Tasks to complete:
- A) Decide whether each statement below agrees with the discussion of steering wheel play and shimmy. Answer yes or no for each, and quote the deciding words of the discussion.
(i) Steering wheel free play can be brought down under 1 inch at the rim.
(ii) Swapping the tires front to rear made a shimmy worse.
(iii) The wife whose car got a steering stabilizer noticed a difference in the steering.
- B) In the records, update the lines starting with the line that contains "melaksanakan tugas mereka. Beberapa orang" and going on through the line that contains "berkat, sama sekali bukan untuk memperoleh" by replacing "keuntungan" with "laba". Leave everything else unchanged.
Selected excerpt Block Start
Working on fixing any defects in front end wasn't sure if that would be enough to tighten the play.
Excessive steering wheel play is often a buildup of a lot of little things. Once you replace the kingpins, tie rod ends, and their bushings, check the adjustment of your front wheel bearings to make sure they are as tight as they can be and still allow the wheels to spin freely. Then, look at the balls and sockets on both ends of the drag link and make sure they are snug (insert shims or file the caps as needed). Make sure the lower steering shaft bearing/housing is mounted tightly to the frame and check for excessive clearance of the gears inside the upper steering box housing. Make sure that the housing cover lockscrew is present and tight so that the cover can't rock back and forth when you turn the steering wheel.
If you do all of these things, you should be able to get your steering wheel free play down under 1 inch at the rim.
I put them on my T's, including the one I am restoring now that has everything new on the front end. If you happen to drift off the edge of the road and hit either a bad pot hole or broken up macadam, and you're not expecting it, it can whip the wheels to full lock.
This has the potential to flip the car. The steering stabilizer will greatly reduce the chance of this happening. Another advantage is you can back up a T in a straight line with no hands on the wheel. Try doing that without one. Some people will say that it will steer harder. I put one on my wife's car and she never knew it until I told her. She didn't notice any difference at all.
This has been discussed numerous times on this forum
I had one on my car and removed it. It felt odd when making turns. Too much resistance for me to feel comfortable. I agree with Dan though that one could be a lifesaver if you drift off the side of pavement.
Ray, I just did the front end on my '26 and it is rock solid now. I try to make it shimmy and it won't do it. Like you, I was looking at a damper. I think I'll hold off now. PK
Some years ago I rebuilt everything on the front end of my '27 Touring as it was shimmying like crazy. Nothing seemed to help. One day I decided to swap the tires, front to rear as the tread on the rears was getting a little thin. The shimmy completely disappeared. I've since replaced all of the tires and all is still good.
Unbalanced wheels may contribute in starting a shimmy, especially with wider and heavier 21" tires. I'm very pleased with the function of balancing beads in the tubes:
"His flivver had such a shimmy that he named it Sister Kate."
Well going to take all your advise on front end fix and see how it goes before spending money on stabilizer, but still a possibility I guess. Thanks for all input.
Listen to Royce! I had a '25 once that had front end problems, so I fixed them. No more problems, and no stabilizer either.
Selected excerpt Block End
Data in this exercise Block Start
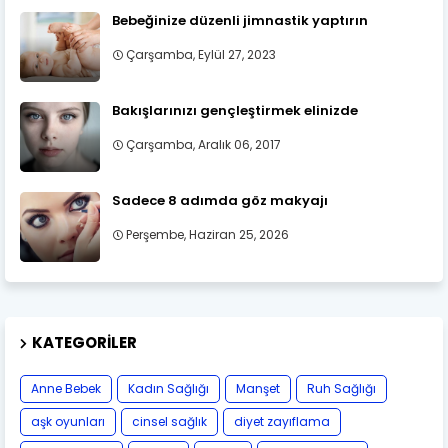
Bebeğinize düzenli jimnastik yaptırın
Çarşamba, Eylül 27, 2023
Bakışlarınızı gençleştirmek elinizde
Çarşamba, Aralık 06, 2017
Sadece 8 adımda göz makyajı
Perşembe, Haziran 25, 2026
KATEGORILER
Anne Bebek
Kadın Sağlığı
Manşet
Ruh Sağlığı
aşk oyunları
cinsel sağlık
diyet zayıflama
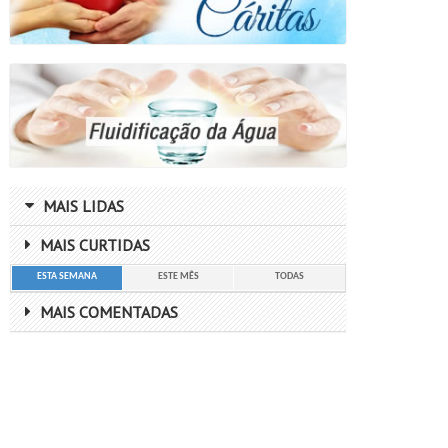
MAIS LIDAS
MAIS CURTIDAS
ESTA SEMANA
ESTE MÊS
TODAS
MAIS COMENTADAS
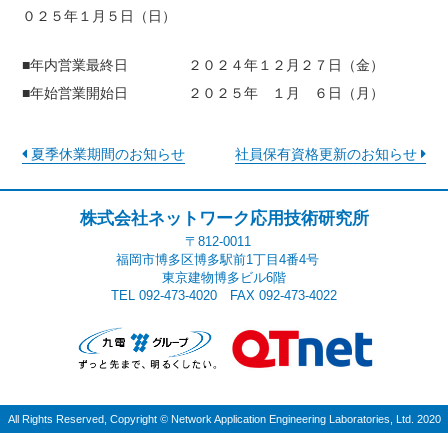
０２５年１月５日（日）
■年内営業最終日 ２０２４年１２月２７日（金）
■年始営業開始日 ２０２５年 １月 ６日（月）
夏季休業期間のお知らせ
社員保有資格更新のお知らせ
株式会社ネットワーク応用技術研究所
〒812-0011
福岡市博多区博多駅前1丁目4番4号
東京建物博多ビル6階
TEL 092-473-4020 FAX 092-473-4022
All Rights Reserved, Copyright
©
Network Application Engineering Laboratories, Ltd. 2020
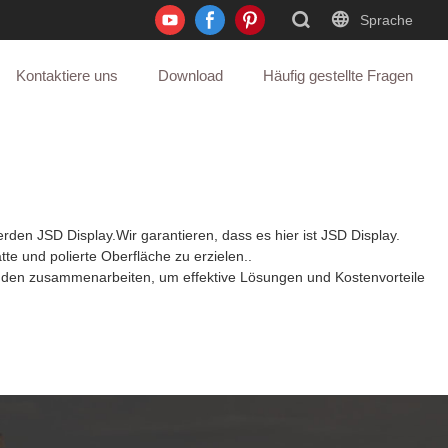
Sprache
Kontaktiere uns
Download
Häufig gestellte Fragen
erden JSD Display.Wir garantieren, dass es hier ist JSD Display.
te und polierte Oberfläche zu erzielen..
unden zusammenarbeiten, um effektive Lösungen und Kostenvorteile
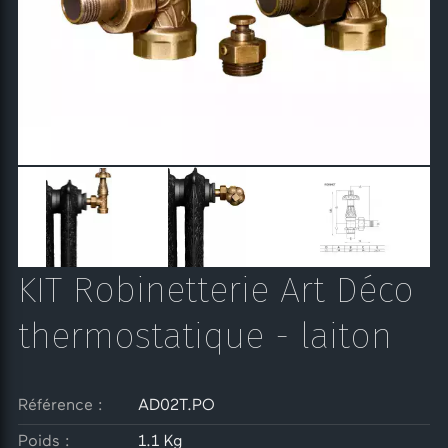
KIT Robinetterie Art Déco
thermostatique - laiton
Référence :
AD02T.PO
Poids :
1.1 Kg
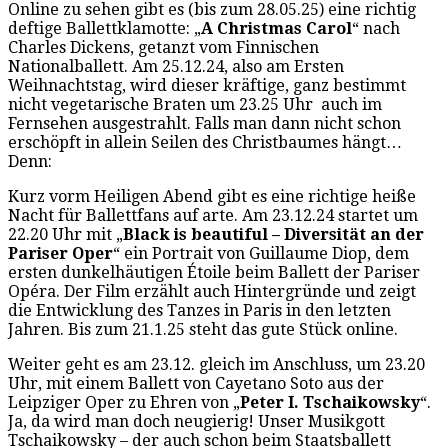
Online zu sehen gibt es (bis zum 28.05.25) eine richtig
deftige Ballettklamotte: „
A Christmas Carol
“ nach
Charles Dickens, getanzt vom Finnischen
Nationalballett. Am 25.12.24, also am Ersten
Weihnachtstag, wird dieser kräftige, ganz bestimmt
nicht vegetarische Braten um 23.25 Uhr auch im
Fernsehen ausgestrahlt. Falls man dann nicht schon
erschöpft in allein Seilen des Christbaumes hängt…
Denn:
Kurz vorm Heiligen Abend gibt es eine richtige heiße
Nacht für Ballettfans auf arte. Am 23.12.24 startet um
22.20 Uhr mit „
Black is beautiful – Diversität an der
Pariser Oper
“ ein Portrait von Guillaume Diop, dem
ersten dunkelhäutigen Étoile beim Ballett der Pariser
Opéra. Der Film erzählt auch Hintergründe und zeigt
die Entwicklung des Tanzes in Paris in den letzten
Jahren. Bis zum 21.1.25 steht das gute Stück online.
Weiter geht es am 23.12. gleich im Anschluss, um 23.20
Uhr, mit einem Ballett von Cayetano Soto aus der
Leipziger Oper zu Ehren von „
Peter I. Tschaikowsky
“.
Ja, da wird man doch neugierig! Unser Musikgott
Tschaikowsky – der auch schon beim Staatsballett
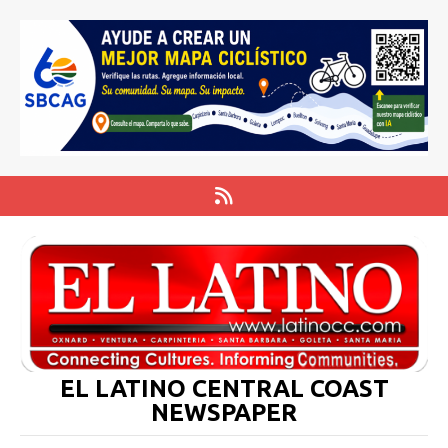
EL LATINO CENTRAL COAST
NEWSPAPER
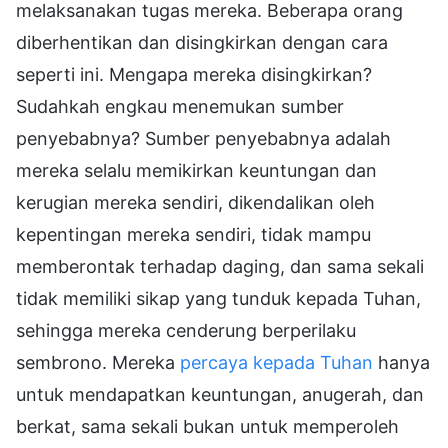
melaksanakan tugas mereka. Beberapa orang
diberhentikan dan disingkirkan dengan cara
seperti ini. Mengapa mereka disingkirkan?
Sudahkah engkau menemukan sumber
penyebabnya? Sumber penyebabnya adalah
mereka selalu memikirkan keuntungan dan
kerugian mereka sendiri, dikendalikan oleh
kepentingan mereka sendiri, tidak mampu
memberontak terhadap daging, dan sama sekali
tidak memiliki sikap yang tunduk kepada Tuhan,
sehingga mereka cenderung berperilaku
sembrono. Mereka
percaya kepada Tuhan
hanya
untuk mendapatkan keuntungan, anugerah, dan
berkat, sama sekali bukan untuk memperoleh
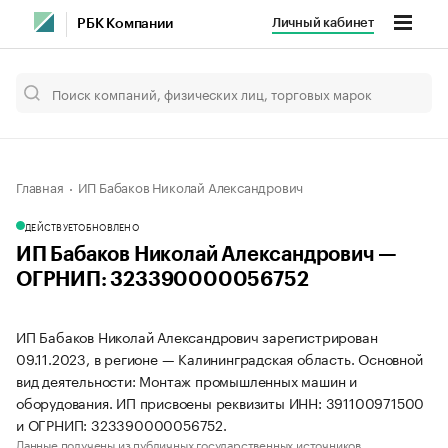
Личный кабинет
РБК Компании
Главная
ИП Бабаков Николай Александрович
ДЕЙСТВУЕТ
ОБНОВЛЕНО
ИП Бабаков Николай Александрович —
ОГРНИП: 323390000056752
ИП Бабаков Николай Александрович зарегистрирован
09.11.2023, в регионе — Калининградская область. Основной
вид деятельности: Монтаж промышленных машин и
оборудования. ИП присвоены реквизиты ИНН: 391100971500
и ОГРНИП: 323390000056752.
Данные получены из публичных государственных источников.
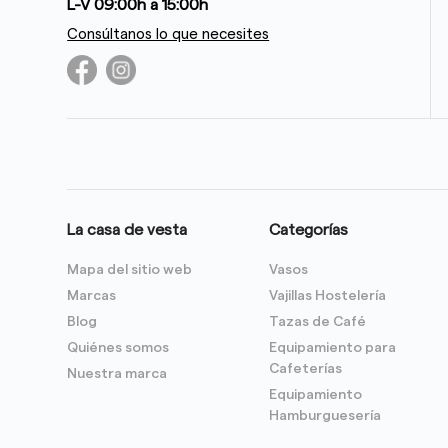
L-V 09:00h a 15:00h
Consúltanos lo que necesites
La casa de vesta
Categorías
Mapa del sitio web
Vasos
Marcas
Vajillas Hostelería
Blog
Tazas de Café
Quiénes somos
Equipamiento para
Cafeterías
Nuestra marca
Equipamiento
Hamburguesería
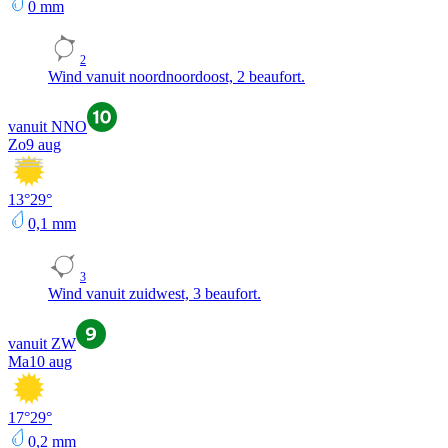
0
mm
2
Wind vanuit noordnoordoost, 2 beaufort.
vanuit NNO
Zo
9 aug
13
°
29
°
0,1
mm
3
Wind vanuit zuidwest, 3 beaufort.
vanuit ZW
Ma
10 aug
17
°
29
°
0,2
mm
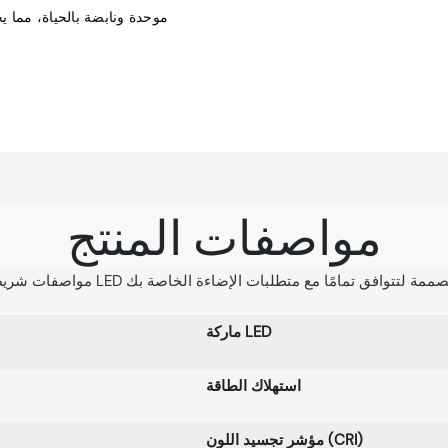
مواصفات المنتج
ماركة LED
استهلاك الطاقة
مؤشر تجسيد اللون (CRI)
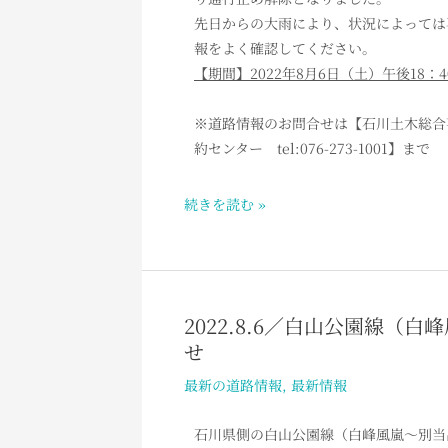
線
先日からの大雨により、状況によっては
（白
報をよく確認してください。
峰
【期間】2022年8月6日（土）午後18：
風
嵐
※道路情報のお問合せは【石川土木総合事務所
～
約センター tel:076-273-1001】まで
別
当
続きを読む »
出
合
間）
通
行
2022.8.6／白山公園線
2022.8.6
止
せ
／
め
白
最新の道路情報
,
最新情報
解
山
除
公
石川県側の白山公園線（白峰風嵐～別当
の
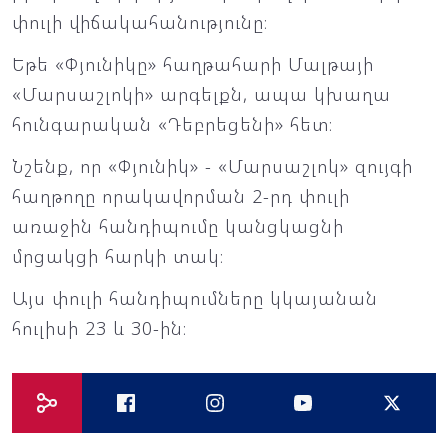
փուլի վիճակահանությունը։
Եթե «Փյունիկը» հաղթահարի Մալթայի
«Մարսաշլոկի» արգելքն, ապա կխաղա
հունգարական «Դեբրեցենի» հետ։
Նշենք, որ «Փյունիկ» - «Մարսաշլոկ» զույգի
հաղթողը որակավորման 2-րդ փուլի
առաջին հանդիպումը կանցկացնի
մրցակցի հարկի տակ։
Այս փուլի հանդիպումները կկայանան
հուլիսի 23 և 30-ին։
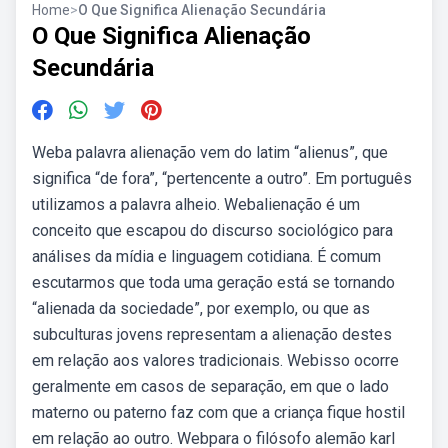
Home
>
O Que Significa Alienação Secundária
O Que Significa Alienação
Secundária
Weba palavra alienação vem do latim “alienus”, que
significa “de fora”, “pertencente a outro”. Em português
utilizamos a palavra alheio. Webalienação é um
conceito que escapou do discurso sociológico para
análises da mídia e linguagem cotidiana. É comum
escutarmos que toda uma geração está se tornando
“alienada da sociedade”, por exemplo, ou que as
subculturas jovens representam a alienação destes
em relação aos valores tradicionais. Webisso ocorre
geralmente em casos de separação, em que o lado
materno ou paterno faz com que a criança fique hostil
em relação ao outro. Webpara o filósofo alemão karl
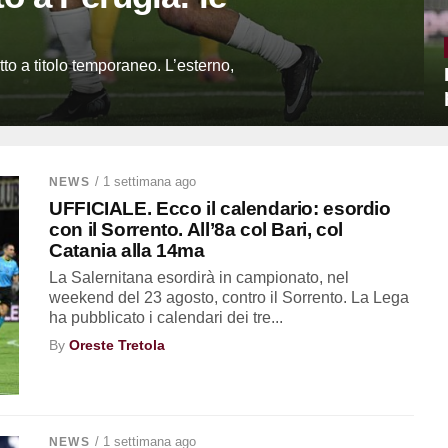
atto a titolo temporaneo. L’esterno,
/ 1 settimana ago
NEWS
UFFICIALE. Ecco il calendario: esordio
con il Sorrento. All’8a col Bari, col
Catania alla 14ma
La Salernitana esordirà in campionato, nel
weekend del 23 agosto, contro il Sorrento. La Lega
ha pubblicato i calendari dei tre...
By
Oreste Tretola
/ 1 settimana ago
NEWS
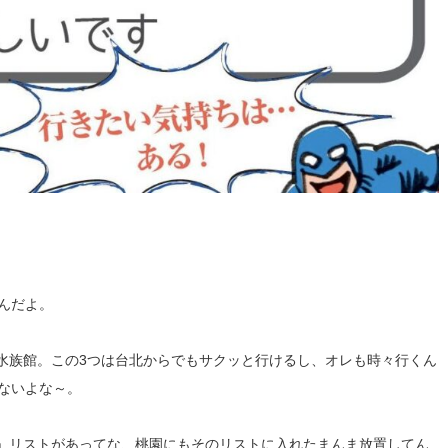
るんだよ。
族館。この3つは台北からでもサクッと行けるし、オレも時々行くん
ゃないよな～。
」リストがあってな、桃園にもそのリストに入れたまんま放置してん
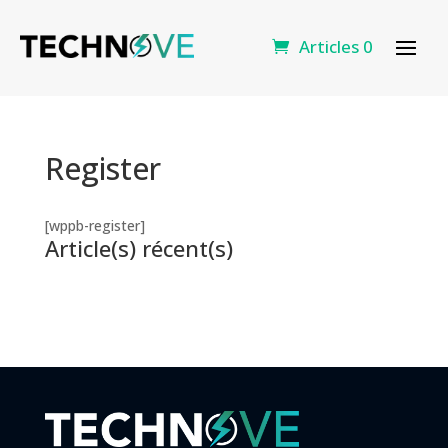
Articles 0
Register
[wppb-register]
Article(s) récent(s)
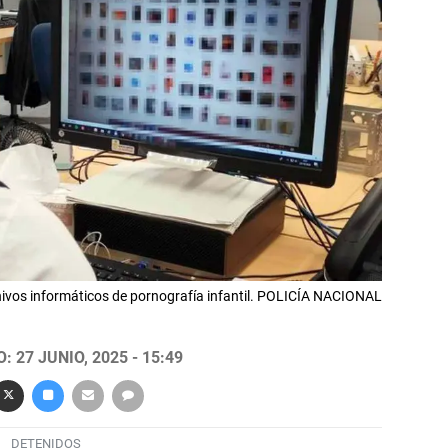
hivos informáticos de pornografía infantil. POLICÍA NACIONAL
 27 JUNIO, 2025 - 15:49
DETENIDOS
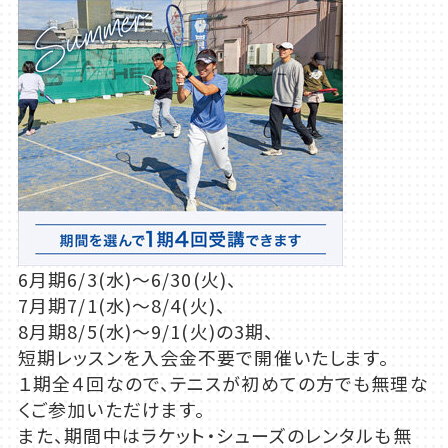
6月期6/3(水)～6/30(火)、
7月期7/1(水)～8/4(火)、
8月期8/5(水)～9/1(火)の3期、
短期レッスンを入会金不要で開催いたします。
１期全４回なので、テニスが初めての方でも無理な
くご参加いただけます。
また、期間中はラケット・シューズのレンタルも無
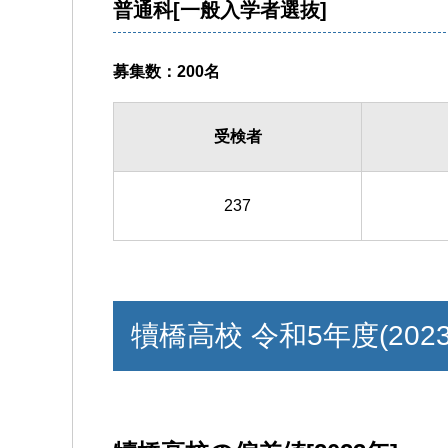
普通科[一般入学者選抜]
募集数：200名
受検者
237
犢橋高校 令和5年度(202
Data in this exercise Block End
Results:
- A)
(i) Yes: "you should be able to get your steering wheel free play down under 1 inch at the rim."
(ii) No: "The shimmy completely disappeared."
(iii) No: "She didn't notice any difference at all."

- B)
melaksanakan tugas mereka. Beberapa orang
diberhentikan dan disingkirkan dengan cara
seperti ini. Mengapa mereka disingkirkan?
Sudahkah engkau menemukan sumber
penyebabnya? Sumber penyebabnya adalah
mereka selalu memikirkan laba dan
kerugian mereka sendiri, dikendalikan oleh
kepentingan mereka sendiri, tidak mampu
memberontak terhadap daging, dan sama sekali
tidak memiliki sikap yang tunduk kepada Tuhan,
sehingga mereka cenderung berperilaku
sembrono. Mereka
percaya kepada Tuhan
hanya
untuk mendapatkan laba, anugerah, dan
berkat, sama sekali bukan untuk memperoleh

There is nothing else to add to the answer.